This invention relates to devices for detecting and counting charged or ionizing particles passing into or through the device and more particularly relates to an amorphous silicon detector sensitive to any ionizing radiation such as electrons, x-rays, alpha particles, beta particles and gamma radiation.
Single crystal solid state detectors, especially those fabricated from silicon ang germanium, have enjoyed a long and productive history as radiation detectors. The single crystal restriction, unfortunately, results in high cost and limited sensitive area. If noncrystalline semiconductors could be made sufficiently sensitive to low levels of radiation, they would, for certain applications, circumvent the need for single crystals, and allow the easy manufacture of large area position sensitive sensors. Moreover, because they are already in a state of greater disorder, they could be expected to be considerably less senitive to radiation damage than their single crystal counterparts.
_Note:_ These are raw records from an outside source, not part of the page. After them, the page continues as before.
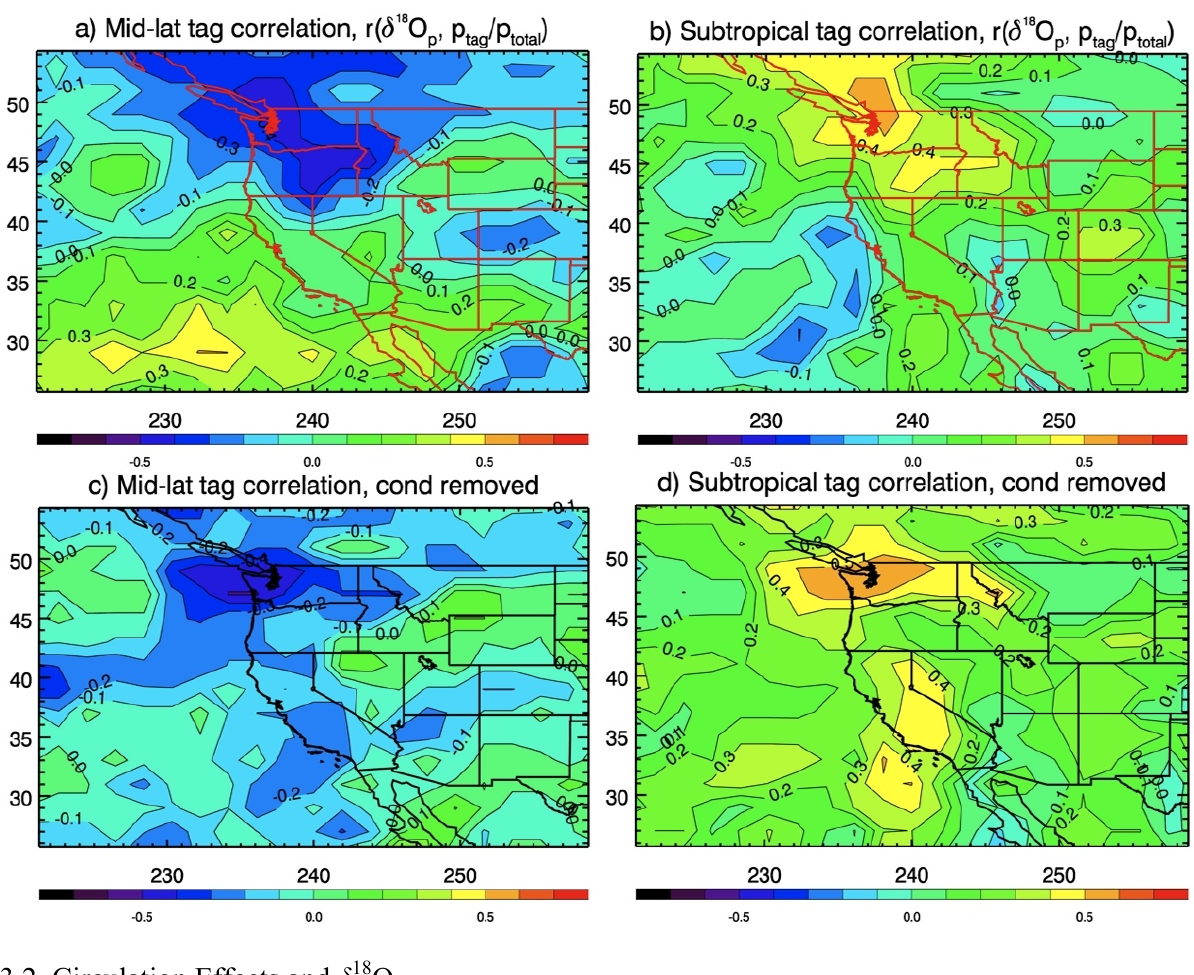
Figure 10. ( a ) Correlation between interannual δ 18 O variations and the fraction of p precipitation from middle latitude tags; and ( b ) subtropical tags; Panels ( c ) and ( d ) show the same correlations, as ( a ) and ( b ) (respectively), but with the influence of post-condensation exchanges and condensation height removed. Contour intervals are 0.1. Absolute values of r above 0.263 are significant above the 95% confidence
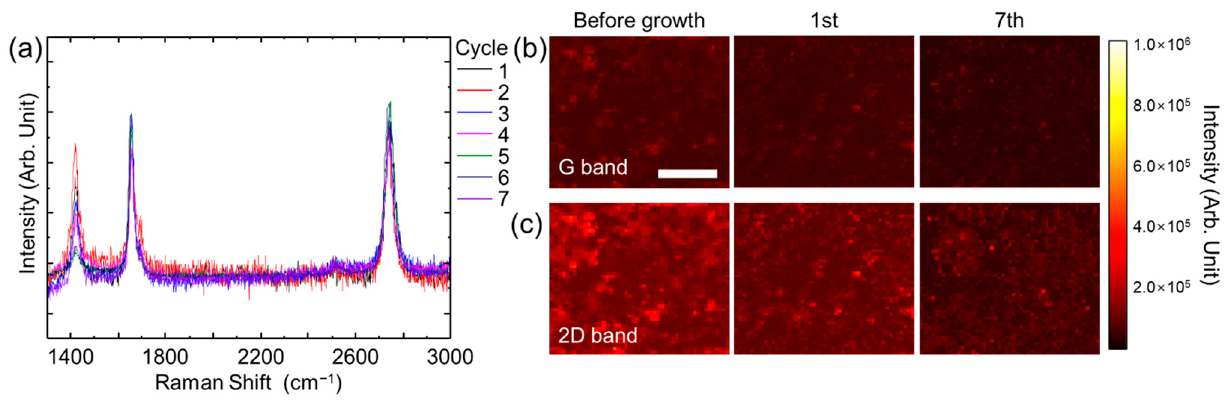
Figure 6. ( a ) Raman spectra of graphene layer over 7 times of repeated hydrothermal growth and removal of ZnO NWs. ( b ) Raman map of G and ( c ) 2D bands before the growth of ZnO NWs and after repetitive growth of ZnO NWs up to 7 times.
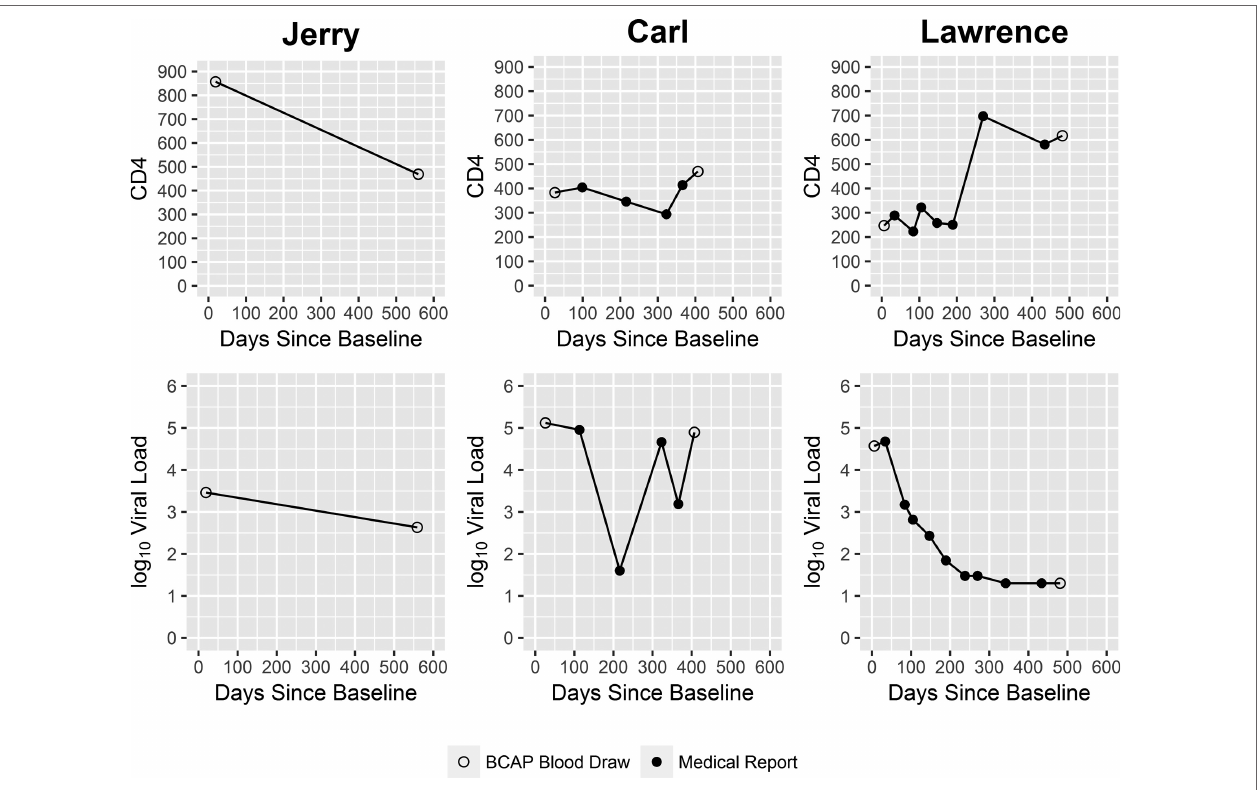
FigUre 2 | clinical outcomes for case study participants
Furthermore, in the case of amorphous silicon (a--Si) versus crystal silicon, a--Si has the advantage of being deposited on any type of substrate and also being deposited in multiple successive layers.
Recently, starting with the work of W. E. Spear et al in 1976, amorphous silicon (a--Si) growth with few defects has been possible the plasma decomposition of silane (SiH.sub.4) with an alteration of its conductivity by suitable doping such as PH.sub.3 and B.sub.2 H.sub.6 in the plasma assisted chemical vapor deposition process. This has lead to the extensive investigation of amorphous silicon in the research and development of photovoltaic or solar cells with intensive work to improve their conversion efficiency. Representative examples of amorphous silicon photovoltaic devices are found in U.S. Pat. No. 4,419,696 and 4,500,744 and also in Japanese publication No. 56-51880 published May 9, 1981. These devices are of the Schottky barrier type, p-i-n tpe and combination Schottky barrier and p-i-n type, respectively.
Recent advances in the fabrication of amorphous silicon devices, particularly in deposition techniques that produce layers with low trap densities, have encouraged us to investigate amorphous silicon as a ionizing particle detector.